ショップやカフェ、自販機にも楽しみが充実
王将果樹園では、さくらんぼ狩り以外にも様々な楽しみ方があるのでご紹介します。
・oh!show!cafe
敷地内にある「oh!show!cafe」では、採れたてフルーツを贅沢に使用したパフェが大人気です。今の時期はもちろんさくらんぼ!3種類以上のさくらんぼが食べ比べできるとあり、思わず注文しました。

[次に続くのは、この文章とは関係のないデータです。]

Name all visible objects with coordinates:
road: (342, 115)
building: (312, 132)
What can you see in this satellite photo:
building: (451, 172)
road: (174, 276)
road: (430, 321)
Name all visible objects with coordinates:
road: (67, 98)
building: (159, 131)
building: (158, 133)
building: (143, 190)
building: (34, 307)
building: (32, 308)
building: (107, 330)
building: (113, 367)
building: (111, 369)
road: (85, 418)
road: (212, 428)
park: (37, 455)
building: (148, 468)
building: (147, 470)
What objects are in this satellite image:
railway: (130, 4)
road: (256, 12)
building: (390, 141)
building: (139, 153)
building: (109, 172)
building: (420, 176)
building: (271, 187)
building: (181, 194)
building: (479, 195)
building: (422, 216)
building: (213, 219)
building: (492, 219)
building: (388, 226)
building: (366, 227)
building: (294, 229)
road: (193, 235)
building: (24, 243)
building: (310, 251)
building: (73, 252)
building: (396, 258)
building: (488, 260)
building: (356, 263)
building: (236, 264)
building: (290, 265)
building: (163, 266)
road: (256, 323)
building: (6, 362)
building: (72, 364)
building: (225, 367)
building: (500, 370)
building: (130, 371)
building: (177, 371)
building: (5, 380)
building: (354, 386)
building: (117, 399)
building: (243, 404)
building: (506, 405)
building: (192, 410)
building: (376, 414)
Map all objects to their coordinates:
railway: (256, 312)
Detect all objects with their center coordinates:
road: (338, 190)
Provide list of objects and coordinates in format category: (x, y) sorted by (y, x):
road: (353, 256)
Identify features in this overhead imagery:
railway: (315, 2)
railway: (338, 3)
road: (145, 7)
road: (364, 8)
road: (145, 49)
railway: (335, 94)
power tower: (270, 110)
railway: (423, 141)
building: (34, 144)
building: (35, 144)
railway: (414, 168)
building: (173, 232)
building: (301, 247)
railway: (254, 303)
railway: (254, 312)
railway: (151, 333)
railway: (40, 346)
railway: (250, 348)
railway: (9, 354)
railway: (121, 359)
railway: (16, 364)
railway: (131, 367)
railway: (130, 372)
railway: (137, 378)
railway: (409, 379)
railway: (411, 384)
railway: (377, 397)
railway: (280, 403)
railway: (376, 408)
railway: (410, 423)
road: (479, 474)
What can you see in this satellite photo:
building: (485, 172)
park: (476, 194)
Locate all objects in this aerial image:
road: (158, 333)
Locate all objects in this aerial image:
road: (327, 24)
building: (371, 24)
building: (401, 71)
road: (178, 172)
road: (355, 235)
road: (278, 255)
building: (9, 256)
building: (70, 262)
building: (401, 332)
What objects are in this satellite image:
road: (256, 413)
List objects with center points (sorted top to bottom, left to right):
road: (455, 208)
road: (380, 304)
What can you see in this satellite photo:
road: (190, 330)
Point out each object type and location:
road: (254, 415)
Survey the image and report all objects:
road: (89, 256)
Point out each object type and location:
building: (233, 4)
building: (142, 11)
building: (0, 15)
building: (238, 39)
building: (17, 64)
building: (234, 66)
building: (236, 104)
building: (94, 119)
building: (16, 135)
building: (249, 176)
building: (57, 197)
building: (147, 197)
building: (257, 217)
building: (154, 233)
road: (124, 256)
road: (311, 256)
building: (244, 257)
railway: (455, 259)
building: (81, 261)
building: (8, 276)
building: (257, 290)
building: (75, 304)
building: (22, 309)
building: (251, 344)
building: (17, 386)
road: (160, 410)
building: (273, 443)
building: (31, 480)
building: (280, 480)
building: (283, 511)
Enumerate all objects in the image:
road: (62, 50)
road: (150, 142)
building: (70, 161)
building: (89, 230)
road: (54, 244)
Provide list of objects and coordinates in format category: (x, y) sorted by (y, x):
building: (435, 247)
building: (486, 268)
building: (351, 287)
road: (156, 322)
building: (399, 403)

明らかに3種類以上盛られています。この日はなんと「佐藤錦」「紅秀峰」「大将錦」「紅さやか」「ジャボレーorナポレオン」「紅きらり」の合計6品種。多くの品種を育てている、王将果樹園ならではのパフェだと思いました。さくらんぼをたくさん食べたい方や、珍しい品種を探している方におすすめです。
そしてパフェに載っているさくらんぼは、どれも最高の状態!生クリームと合わせることで、さくらんぼの甘酸っぱさが際立ち、そのまま食べるのとはまた違った美味しさを堪能できます。
さらに、oh!show!cafeは2025年6月13日で10周年!今後、限定パフェや復刻パフェの販売を予定しているとのことです。SNSを要チェックですね。
・直営ショップ
パフェを堪能した後は、ショップでお土産を見て回ります。獲れたてのさくらんぼや、果汁100%ジュース、お菓子、お酒などさまざまな商品がずらりと並んでいます。ここでしか買えない、オリジナルの加工品も豊富で目移りしてしまいます。



・くだもの自販機
ショップの隣には自販機がならんでいて、生のフルーツ・加工品・ジュース・中身が見えない「闇」自販機など、バラエティに富んだラインナップ。



ふらっとよってパフェを食べたり、ショップで面白い商品を見つけたり、闇自販機でドキドキしたり、さくらんぼ狩り以外にもくだものを満喫できる場所がたくさんありました。さくらんぼ以外にも、もも、ぶどう、りんごといった旬のくだもの狩りやパフェが楽しめますので、お近くにお越しの際はぜひ訪れてみてください。

〒994-0103
山形県天童市大字川原子1303番地
あとがき
さくらんぼ狩りをしている時、パフェを食べている時、ショップを見て回る時、自販機のハンドルを回す時、王将果樹園にいる間は、どこにいても心地いいと感じました。園内のいたるところで目にするロゴマークは、「私たちも、お客様も、笑顔になれるような仕事をしたい」という願いが込められているとのこと。ロゴマークを決めるときも、社員全員からヒアリングを行い、最終的に多数決で決めたそうです。従業員の働きやすさや楽しさを大事にする矢萩社長の姿勢が、果樹園を訪れた人の心地よさに繋がっていると感じました。